Gregg DeLong, a who successfully filed a claim against the city this year over owed revenues, has decided not to run for City Council.
DeLong, who runs a marketing company and worked in the mortgage industry for two decades, said he withdrew his candidacy because other responsibilities demanded his attention.
"I've enjoyed being on the campaign trail and having the opportunity to meet and get to know many wonderful residents in our city," DeLong said. "Based on my conversations with many Huntington Beach citizens, clearly there is a need for improved financial management and transparency in our city's government.
"However, at this point, I don't believe I can devote the appropriate amount of time to a City Council position that the residents deserve. My growing business and school-age daughter require my full attention.
"I look forward to a City Council campaign in 2012, and at that time, will continue my pursuit of improving government in our city. Huntington Beach residents deserve it."
DeLong's announcement Friday came hours before the final deadline for candidates to submit their paperwork to run for office. He filed his statement of intention in November. A potential first-time candidate, he said at the time that he sought a council seat because he wanted to get more involved in the community.
His candidacy, though, quickly turned tumultuous. DeLong became embroiled in a dispute regarding the Huntington Central Park Equestrian Center, at which he and his wife were members. He filed a claim against the city and center in January alleging that the center had not paid the city-owed revenues from trainers who worked on the property. In March, the city ruled in DeLong's favor and ordered the center to begin making payments.
In the meantime, DeLong and his wife were evicted from the center. An attorney for the center said DeLong had repeatedly violated center rules and refused to obey eviction notices. The dispute between DeLong and the center's management boiled over Dec. 29, when police were called to quell an argument between the two parties, according to records.
Records also showed that DeLong had spent two months in federal prison in 2001 after being convicted in an extortion scandal.
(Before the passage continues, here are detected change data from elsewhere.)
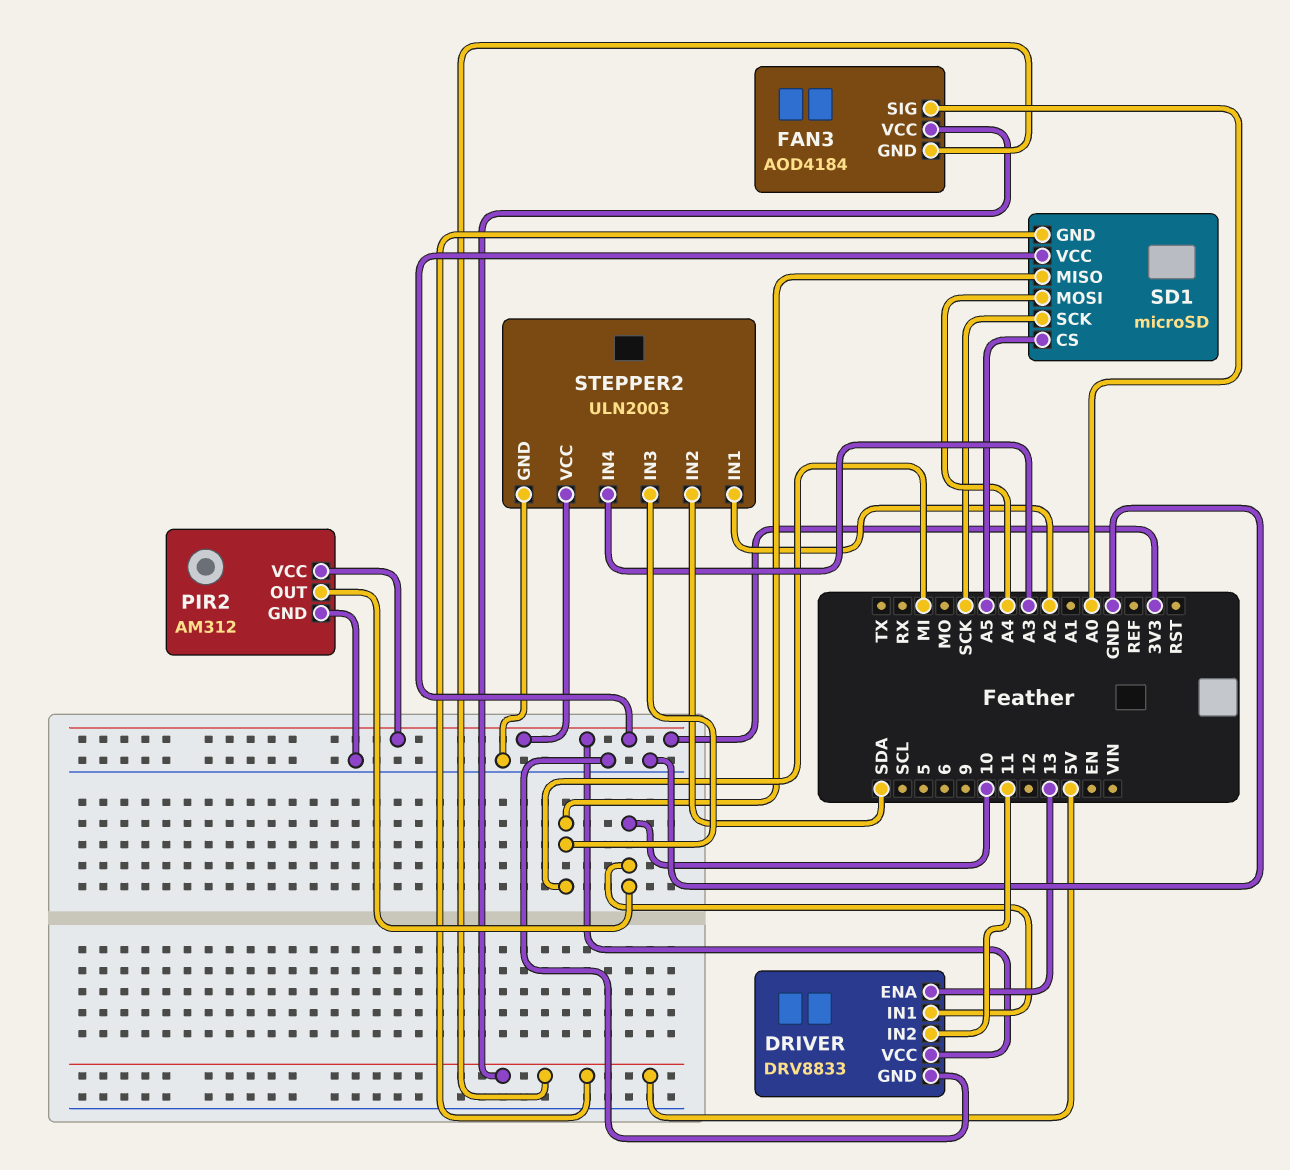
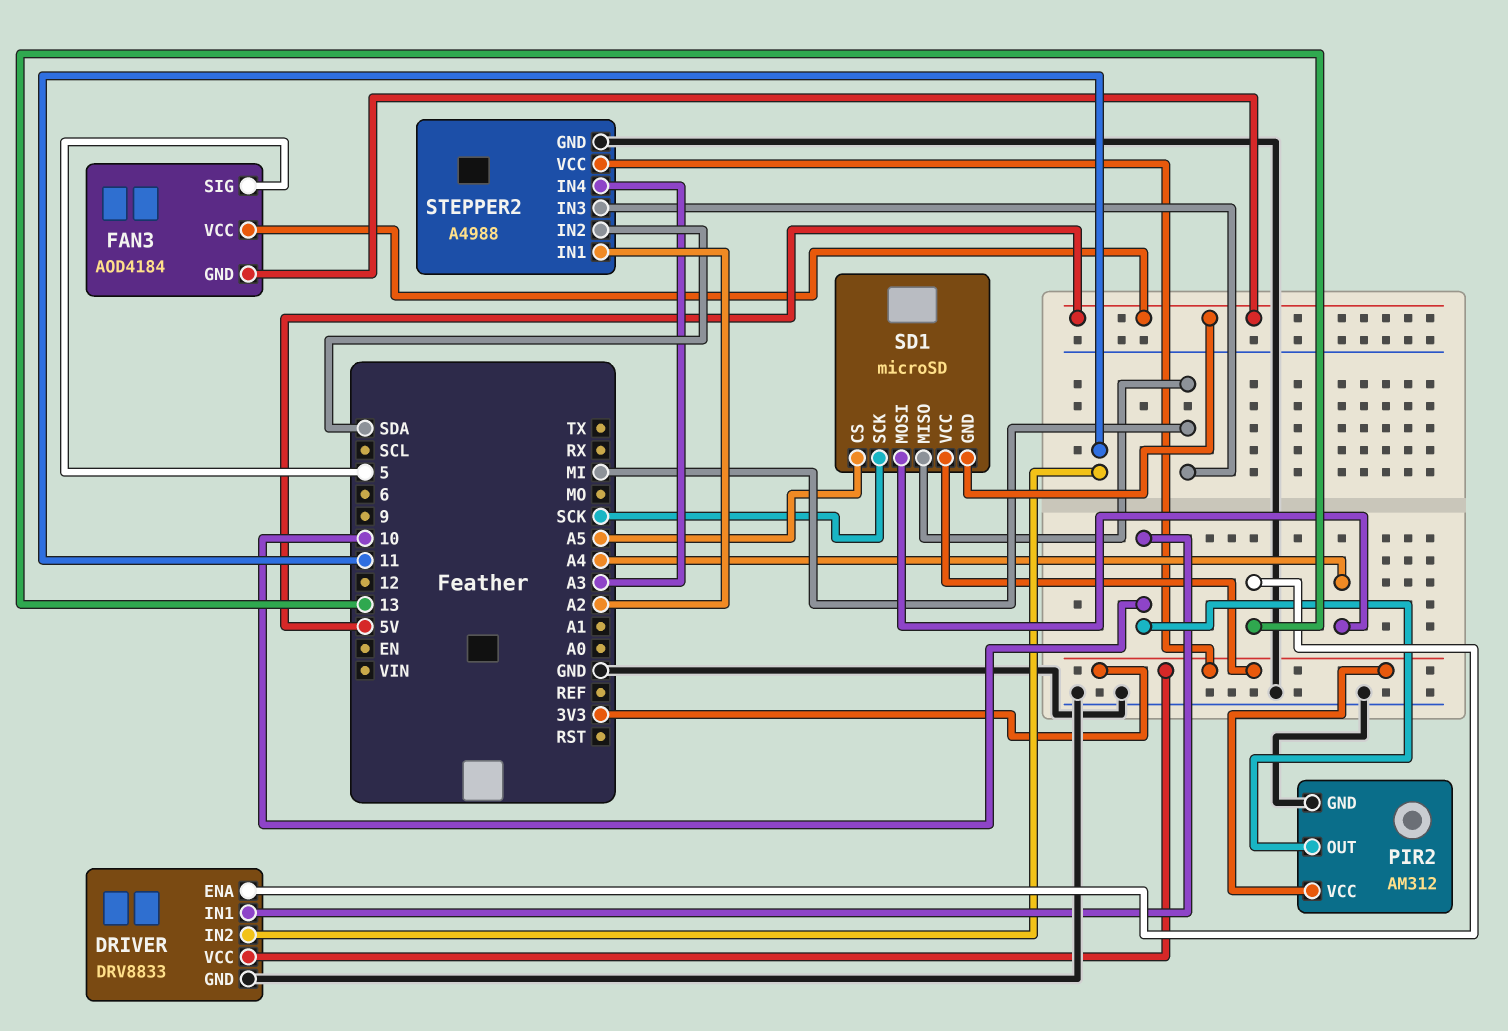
FAN3 pin SIG: A0 -> 5
STEPPER2: ULN2003 -> A4988

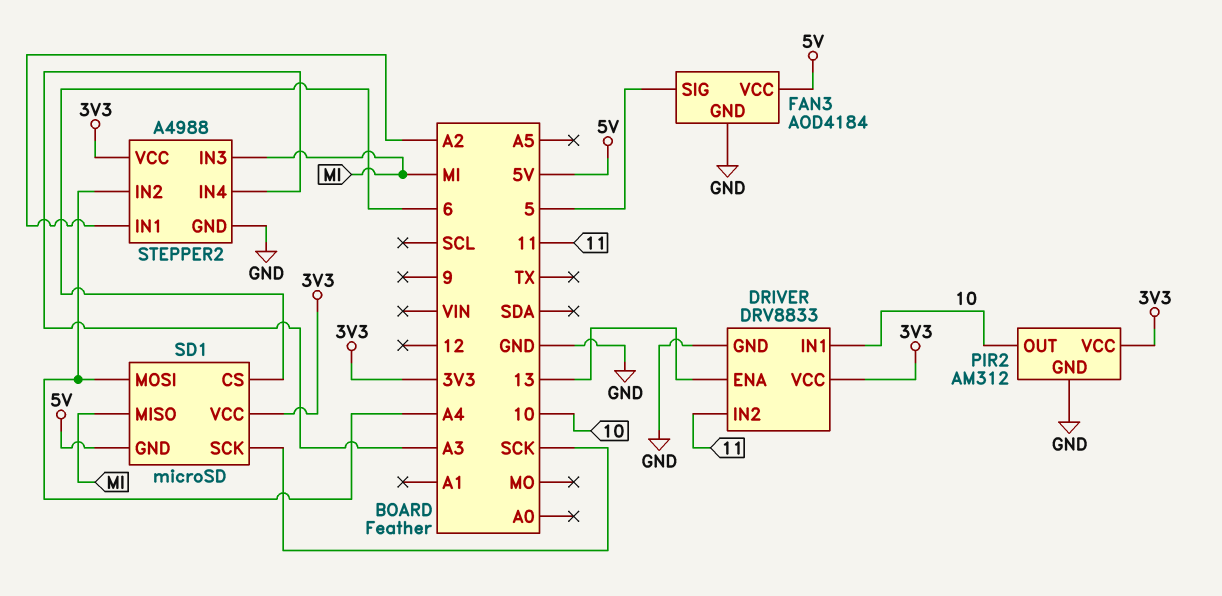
FAN3 pin GND: 5V -> GND
SD1 pin CS: A5 -> 6
STEPPER2 pin IN2: SDA -> A4

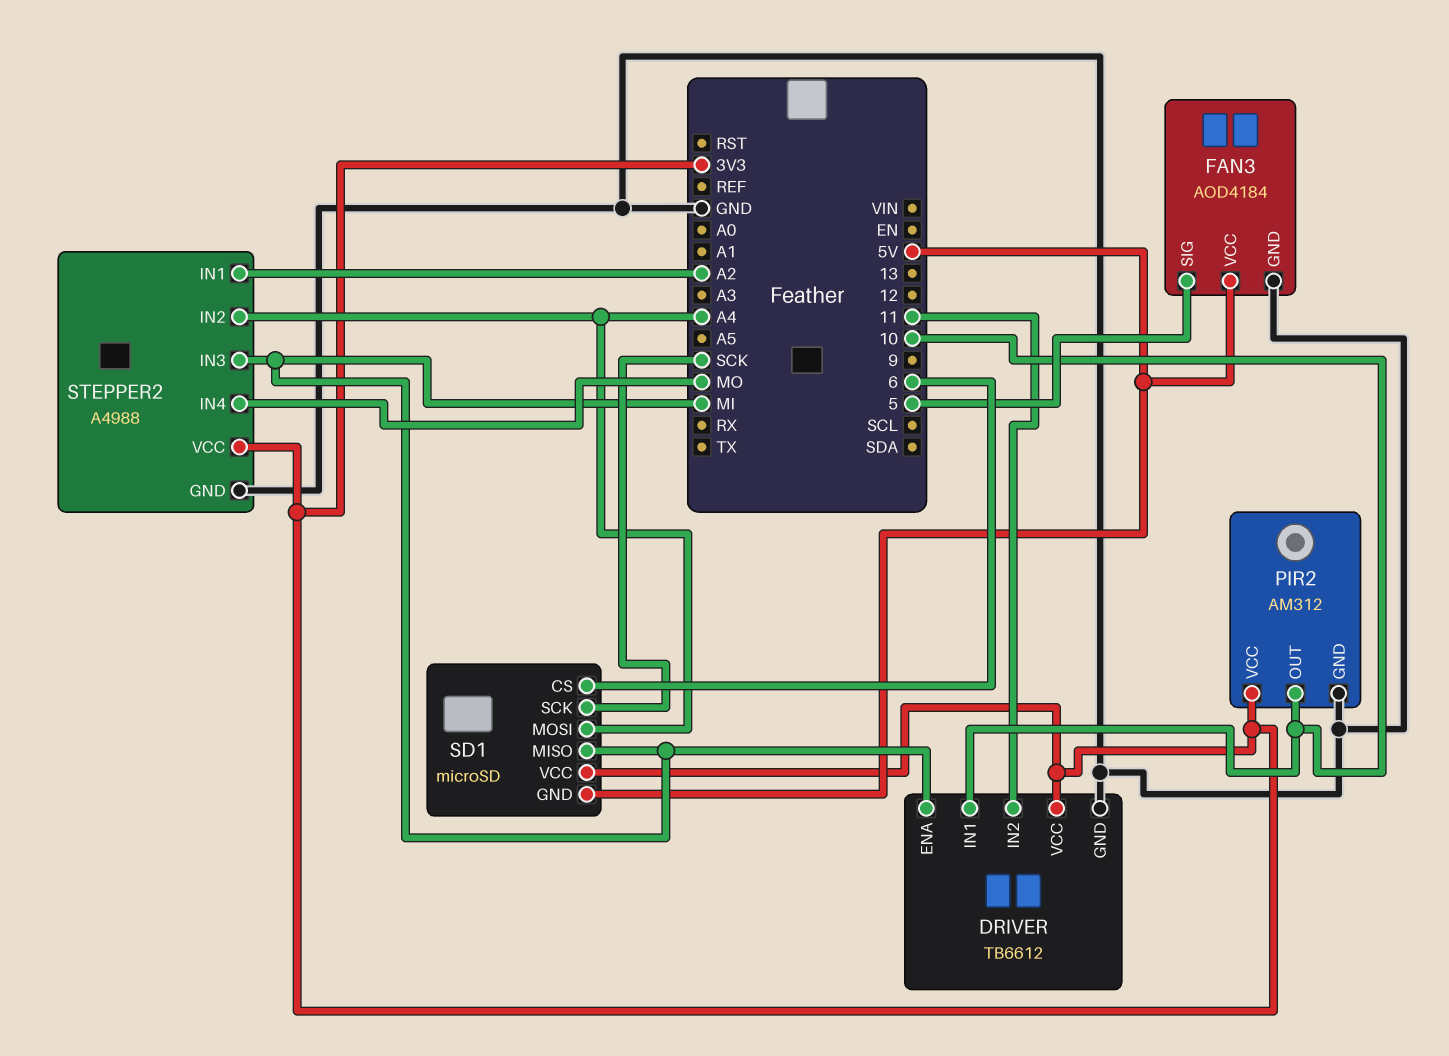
DRIVER: DRV8833 -> TB6612
DRIVER pin ENA: 13 -> MI
STEPPER2 pin IN4: A3 -> MO

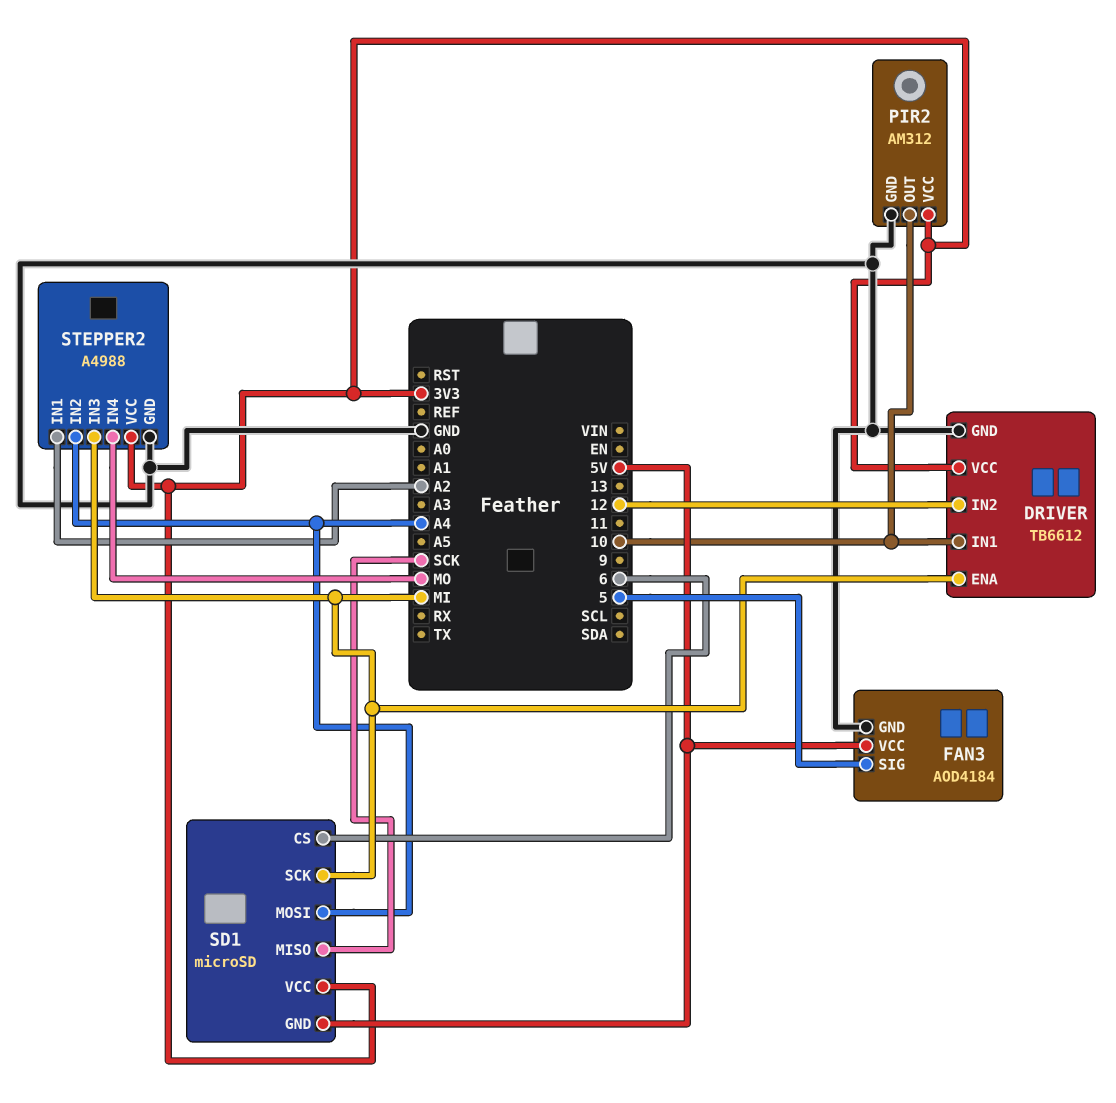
DRIVER pin IN2: 11 -> 12
SD1 pin MISO: MI -> SCK
SD1 pin SCK: SCK -> MI

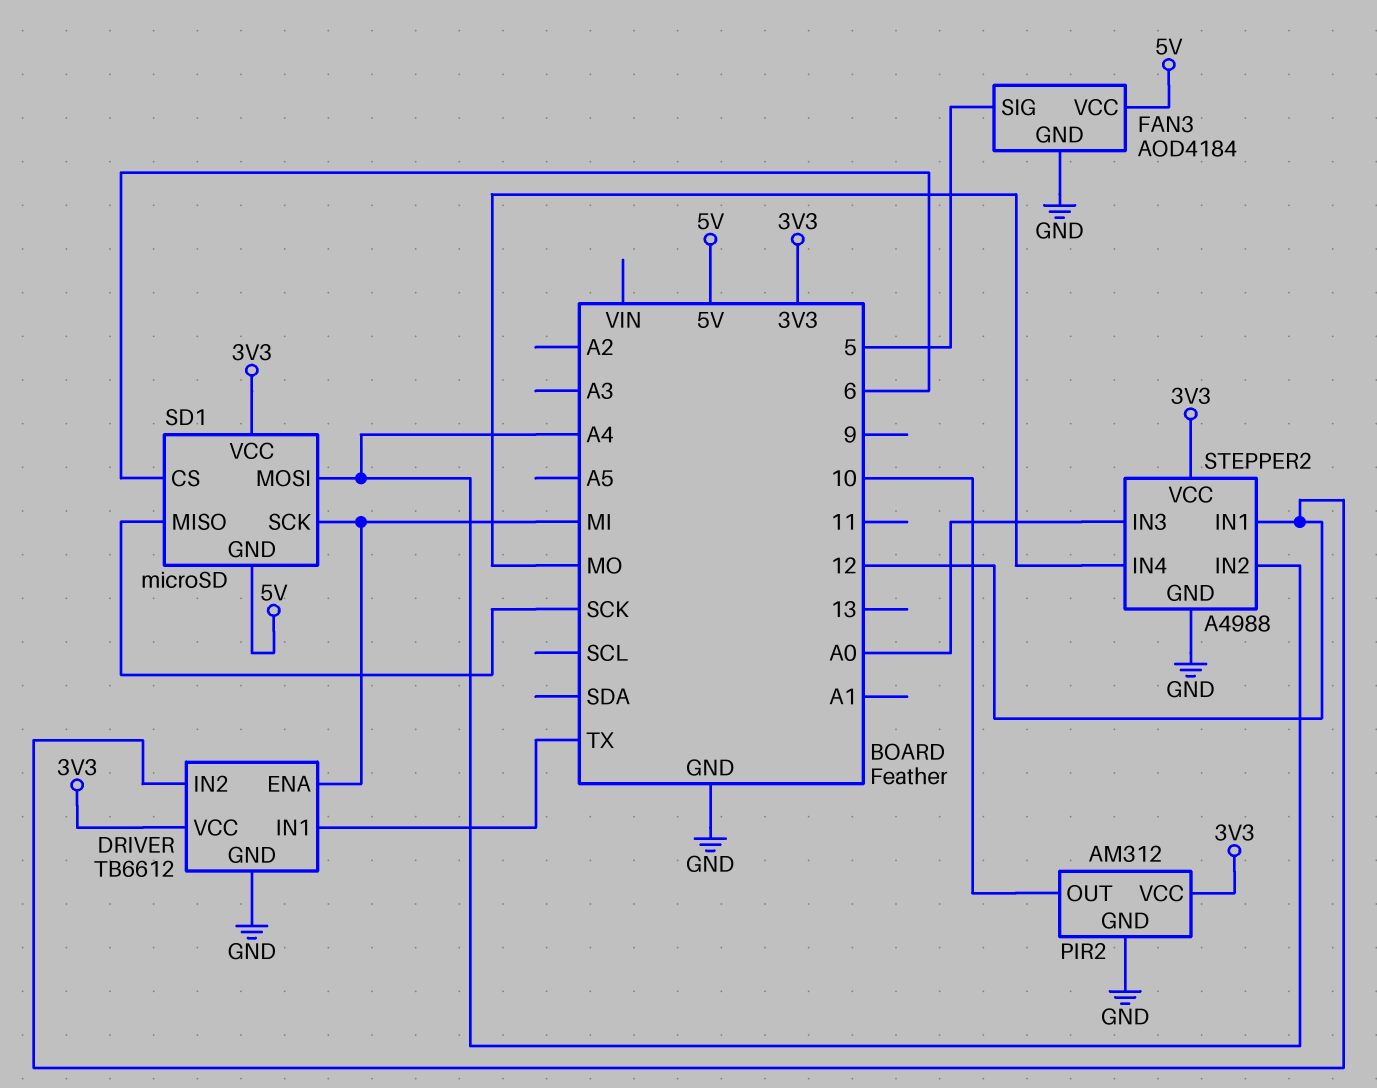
DRIVER pin IN1: 10 -> TX
STEPPER2 pin IN1: A2 -> 12
STEPPER2 pin IN3: MI -> A0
DeLong was found guilty of extorting kickbacks from a Pittsburgh real estate company while working as a manager at the Costa Mesa mortgage lender Ditech.
DeLong said the disclosure of his prison record had no bearing on his decision to drop out of the race and that he looked forward to his future campaign.
"A first step in changing the direction of our city will be in this coming election," DeLong said. "The second step will be in 2012."
DeLong declined to say whether he was endorsing any candidates for this year's race.